Our debt level is modest, and that is correct. We have a gross interest-bearing debt of $310 million, net interest-bearing debt of $197 million, and we have a cash position of $113 million. In addition to that, we have a revolving credit facility of $100 million. That is modest. However, we are building four new vessels, and we will increase the debt level based on that, of course. What I can say is that is work under progress. We are keeping all doors open, and we experience good appetite for lenders to increase their Sea1 exposure. There is a question again about Viking Supply Ships. Will you merge with Viking Supply Ships? Such questions we cannot comment on. There are some questions regarding Euronext Growth.

On the 26th of September, we held an EGM, which approved an application for the change of stock exchange listing from Oslo Børs to Euronext Growth, which is considered a more aligned listing for the company. As it is today, the status of the process is that an application has been submitted, and it’s being considered by Oslo Børs.

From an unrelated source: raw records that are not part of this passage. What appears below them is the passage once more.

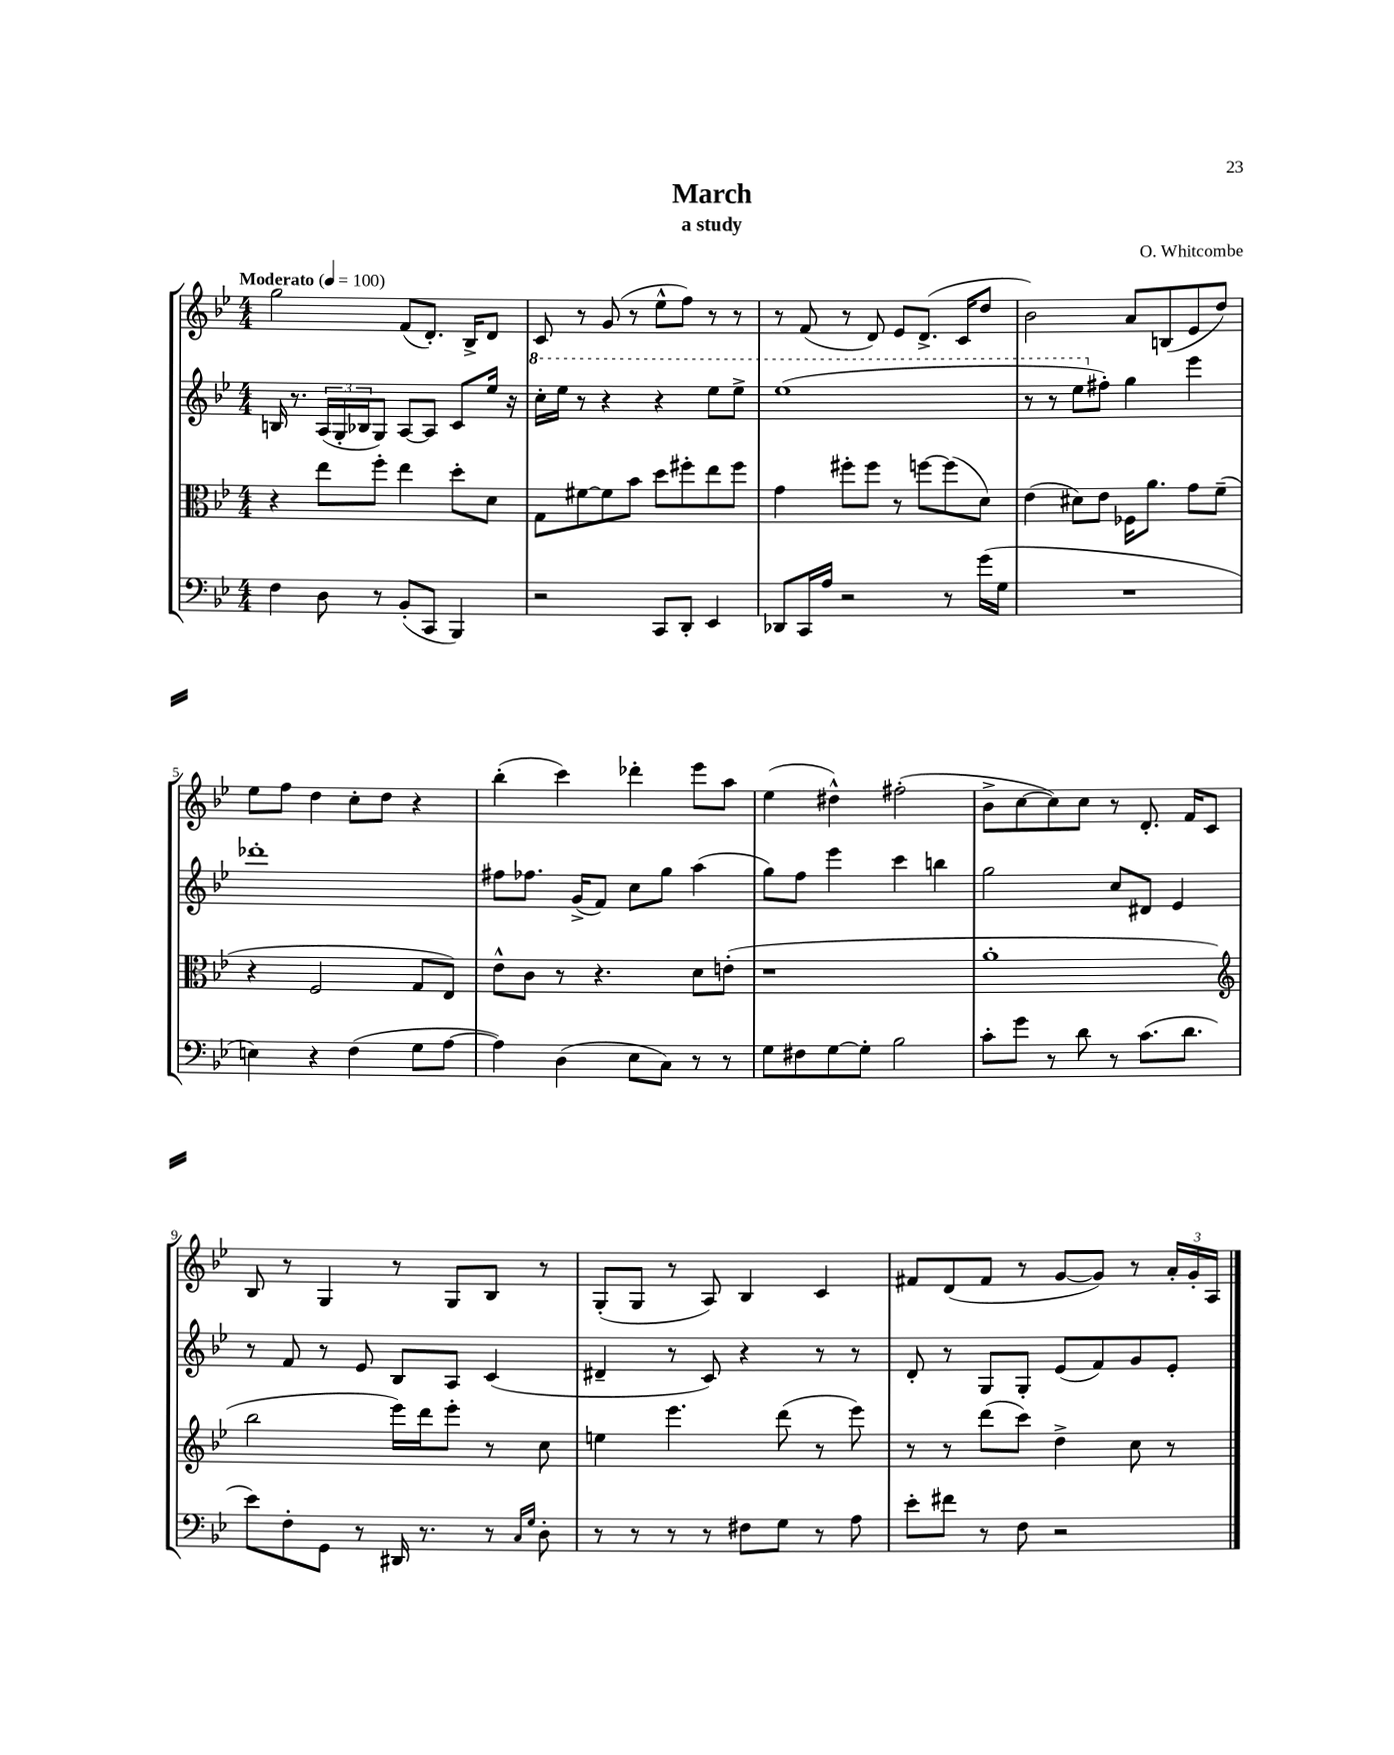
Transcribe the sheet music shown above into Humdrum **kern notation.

**kern	**kern	**kern	**kern
*staff4	*staff3	*staff2	*staff1
*clefF4	*clefC3	*clefG2	*clefG2
*k[b-e-]	*k[b-e-]	*k[b-e-]	*k[b-e-]
*M4/4	*M4/4	*M4/4	*M4/4
*MM100	*MM100	*MM100	*MM100
4F	4r	16B	2gg
.	.	8.r	.
8D	8ee-	(24A	.
.	.	24G'	.
.	.	24B-	.
8r	8ff'	8G)	.
(8BB-'	4ee-	[8A	(8f
8CC	.	8A]	8.d')
4BBB-)	8dd'	8c	.
.	.	.	16B-^
.	8d	16ee-	8d
.	.	16r	.
=	=	=	=
2r	8G	16ccc'	8c
.	.	16eee-	.
.	[8f#	8r	8r
.	8f#]	4r	(8g
.	8b-	.	8r
8CC	8dd	4r	8ee-^^
8DD'	8ff#'	.	8ff)
4EE-	8ee-	8eee-	8r
.	8ff#	8eee-^	8r
=	=	=	=
8DD-	4g	(1eee-	8r
16CC	.	.	(8f
16A	.	.	.
2r	8ff#'	.	8r
.	8ff#	.	8d)
.	8r	.	8e-
.	[8ff	.	(8.d^
8r	(8ff]	.	.
.	.	.	16c
(16g	8d)	.	8dd
16G	.	.	.
=	=	=	=
1r	(4e-	8r	2b-)
.	.	8r	.
.	8d#)	8eee-	.
.	8e-	8ff#')	.
.	16F-	4gg	8a
.	8.a	.	.
.	.	.	(8B
.	8g	4eee-	8e-
.	(8f~	.	8dd)
=	=	=	=
4E)	4r	1ddd-'	8ee-
.	.	.	8ff
4r	2F	.	4dd
(4F	.	.	8cc'
.	.	.	8dd
8G	8G	.	4r
[8A	8E-)	.	.
=	=	=	=
4A])	8e-^^	8ff#	(4bb-'
.	8c	8.ff-	.
(4D	8r	.	4ccc)
.	.	(16g^	.
.	4.r	8f)	.
8E-	.	8cc	4ddd-'
8C)	.	8gg	.
8r	8d	(4aa	8eee-
8r	(8e'	.	8aa
=	=	=	=
8G	1r	8gg)	(4ee-
8F#	.	8ff	.
[8G	.	4eee-	4dd#^^)
8G']	.	.	.
2B-	.	4ccc	(2ff#'
.	.	4bb	.
=	=	=	=
8c'	1a'	2gg	8b-^
8g	.	.	[8cc
8r	.	.	8cc])
8d	.	.	8cc
8r	.	8cc	8r
(8.c	.	8d#	8.d'
.	.	4e-	.
8.d	.	.	16f
.	.	.	8c
=	=	=	=
*	*clefG2	*	*
8e-)	2bb-	8r	8B-
8F'	.	8f	8r
8GG	.	8r	4G
8r	.	8e-	.
16DD#	16eee-)	8B-	8r
8.r	16ddd	.	.
.	8eee-'	8A	8G
8r	8r	(4c	8B-
16qqC	.	.	.
16qqG	.	.	.
8D'	8cc	.	8r
=	=	=	=
8r	4ee	4d#~	(8G'
8r	.	.	8G
8r	4.eee-	8r	8r
8r	.	8c)	8A)
8F#	.	4r	4B-
8G	(8ddd	.	.
8r	8r	8r	4c
8A	8eee-)	8r	.
=	=	=	=
8e-'	8r	8d'	8f#
8f#	8r	8r	(8d
8r	(8ddd	8G	8f#
8F	8ccc)	8G'	8r
2r	4dd^	(8e-	[8g
.	.	8f)	8g])
.	8cc	8g	8r
.	8r	8e-'	24a'
.	.	.	24g'
.	.	.	24A
==	==	==	==
*-	*-	*-	*-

There is also a question regarding the revenue sharing agreement. The revenue sharing agreement is, in reality, an operating margin sharing agreement where the total margin will be distributed based on the number of vessels or actually the number of vessel days these vessels have been available. In the third quarter, all large anchor handling tug supply vessels owned by the parties were included in the revenue sharing agreement. The revenue sharing agreement supports efficient operations of the total fleet and enhances the company’s ability to position the fleet and utilize opportunities. Good operation of a larger fleet generates positive effects and economies of scale.

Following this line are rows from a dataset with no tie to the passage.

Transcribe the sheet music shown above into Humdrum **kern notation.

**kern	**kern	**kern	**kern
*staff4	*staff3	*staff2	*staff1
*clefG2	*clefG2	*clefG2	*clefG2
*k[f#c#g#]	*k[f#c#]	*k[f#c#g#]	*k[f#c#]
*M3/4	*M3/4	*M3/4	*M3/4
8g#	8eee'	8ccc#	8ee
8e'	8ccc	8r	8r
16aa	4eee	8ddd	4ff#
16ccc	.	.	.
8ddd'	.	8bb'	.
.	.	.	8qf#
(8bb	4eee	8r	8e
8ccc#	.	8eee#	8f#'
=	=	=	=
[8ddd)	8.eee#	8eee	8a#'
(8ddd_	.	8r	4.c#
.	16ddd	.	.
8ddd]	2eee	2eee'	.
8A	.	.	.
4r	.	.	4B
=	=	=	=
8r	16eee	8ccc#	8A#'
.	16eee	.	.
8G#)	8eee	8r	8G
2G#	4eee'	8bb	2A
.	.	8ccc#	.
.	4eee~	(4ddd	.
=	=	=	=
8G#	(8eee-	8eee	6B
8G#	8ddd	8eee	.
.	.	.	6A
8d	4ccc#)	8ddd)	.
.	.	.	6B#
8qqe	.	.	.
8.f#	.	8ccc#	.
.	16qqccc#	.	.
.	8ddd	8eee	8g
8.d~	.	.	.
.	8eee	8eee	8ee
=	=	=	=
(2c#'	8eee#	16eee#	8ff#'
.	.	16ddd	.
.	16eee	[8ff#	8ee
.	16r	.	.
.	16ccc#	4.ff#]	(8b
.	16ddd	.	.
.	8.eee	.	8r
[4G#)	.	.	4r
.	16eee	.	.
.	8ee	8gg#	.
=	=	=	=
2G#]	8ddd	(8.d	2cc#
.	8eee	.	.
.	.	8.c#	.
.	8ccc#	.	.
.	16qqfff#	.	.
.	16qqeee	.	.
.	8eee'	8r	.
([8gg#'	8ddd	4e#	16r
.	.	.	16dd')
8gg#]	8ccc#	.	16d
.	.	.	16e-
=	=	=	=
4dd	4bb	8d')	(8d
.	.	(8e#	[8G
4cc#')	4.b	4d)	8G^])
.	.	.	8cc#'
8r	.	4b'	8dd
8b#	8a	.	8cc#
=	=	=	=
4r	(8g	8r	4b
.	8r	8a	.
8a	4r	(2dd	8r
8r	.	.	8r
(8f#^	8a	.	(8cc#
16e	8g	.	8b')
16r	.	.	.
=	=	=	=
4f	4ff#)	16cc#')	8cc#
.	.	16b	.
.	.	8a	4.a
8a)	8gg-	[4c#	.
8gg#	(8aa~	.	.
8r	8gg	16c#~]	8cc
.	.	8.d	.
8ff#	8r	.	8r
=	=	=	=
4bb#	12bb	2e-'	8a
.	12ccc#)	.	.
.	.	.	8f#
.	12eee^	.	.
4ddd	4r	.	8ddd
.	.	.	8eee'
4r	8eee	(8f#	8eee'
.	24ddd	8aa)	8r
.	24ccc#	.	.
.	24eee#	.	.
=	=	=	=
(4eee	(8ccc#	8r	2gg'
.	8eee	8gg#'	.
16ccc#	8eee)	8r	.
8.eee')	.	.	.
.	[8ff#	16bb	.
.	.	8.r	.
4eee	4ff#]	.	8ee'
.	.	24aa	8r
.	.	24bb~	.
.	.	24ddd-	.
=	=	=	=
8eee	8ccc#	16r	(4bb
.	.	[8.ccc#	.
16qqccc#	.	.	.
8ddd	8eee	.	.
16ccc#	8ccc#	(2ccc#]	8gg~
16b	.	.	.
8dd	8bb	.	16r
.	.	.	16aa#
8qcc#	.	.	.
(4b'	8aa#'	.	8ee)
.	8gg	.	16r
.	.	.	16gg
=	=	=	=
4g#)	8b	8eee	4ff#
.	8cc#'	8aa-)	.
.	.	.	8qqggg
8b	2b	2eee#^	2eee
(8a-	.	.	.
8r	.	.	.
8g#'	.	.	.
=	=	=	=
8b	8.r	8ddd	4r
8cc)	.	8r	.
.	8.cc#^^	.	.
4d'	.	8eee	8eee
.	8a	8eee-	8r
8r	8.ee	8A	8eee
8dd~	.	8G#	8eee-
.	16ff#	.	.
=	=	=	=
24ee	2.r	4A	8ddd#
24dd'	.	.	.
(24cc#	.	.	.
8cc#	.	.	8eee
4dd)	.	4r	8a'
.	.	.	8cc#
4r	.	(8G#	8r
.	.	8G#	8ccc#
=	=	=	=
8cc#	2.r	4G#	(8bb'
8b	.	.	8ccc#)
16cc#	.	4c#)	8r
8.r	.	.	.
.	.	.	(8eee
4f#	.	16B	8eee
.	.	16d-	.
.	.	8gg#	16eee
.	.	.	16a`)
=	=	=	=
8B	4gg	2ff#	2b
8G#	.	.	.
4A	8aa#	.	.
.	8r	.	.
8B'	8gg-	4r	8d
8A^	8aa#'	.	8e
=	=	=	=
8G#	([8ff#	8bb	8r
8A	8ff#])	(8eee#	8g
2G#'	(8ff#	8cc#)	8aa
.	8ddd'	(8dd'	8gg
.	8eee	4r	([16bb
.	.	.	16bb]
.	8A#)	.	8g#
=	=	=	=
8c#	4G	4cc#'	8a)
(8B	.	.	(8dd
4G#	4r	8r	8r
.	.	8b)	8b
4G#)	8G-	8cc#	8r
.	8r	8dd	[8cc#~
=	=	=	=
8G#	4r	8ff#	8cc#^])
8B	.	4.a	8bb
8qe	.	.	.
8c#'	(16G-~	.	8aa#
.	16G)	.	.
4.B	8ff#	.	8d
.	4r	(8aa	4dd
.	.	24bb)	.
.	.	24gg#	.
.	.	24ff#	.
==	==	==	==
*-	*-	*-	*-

If there are any further questions, please let us know. It seems like there are no further questions, so we will—oh, there is one more. Sorry. What is the outlook for Avalon Sea? She will continue for another four months offshore Canada. That is what we have on hand. What will happen after that, we are a bit unsure, but there is more work in the pipeline, so we hope we will succeed with that as well. The three anchor handling tug supply vessels working in Australia, we have already commented on. There are some more questions there, but we expect this contract to end late 2026. All right, there’s no more questions. Thank you all for joining. We are wishing you a good weekend. Thank you.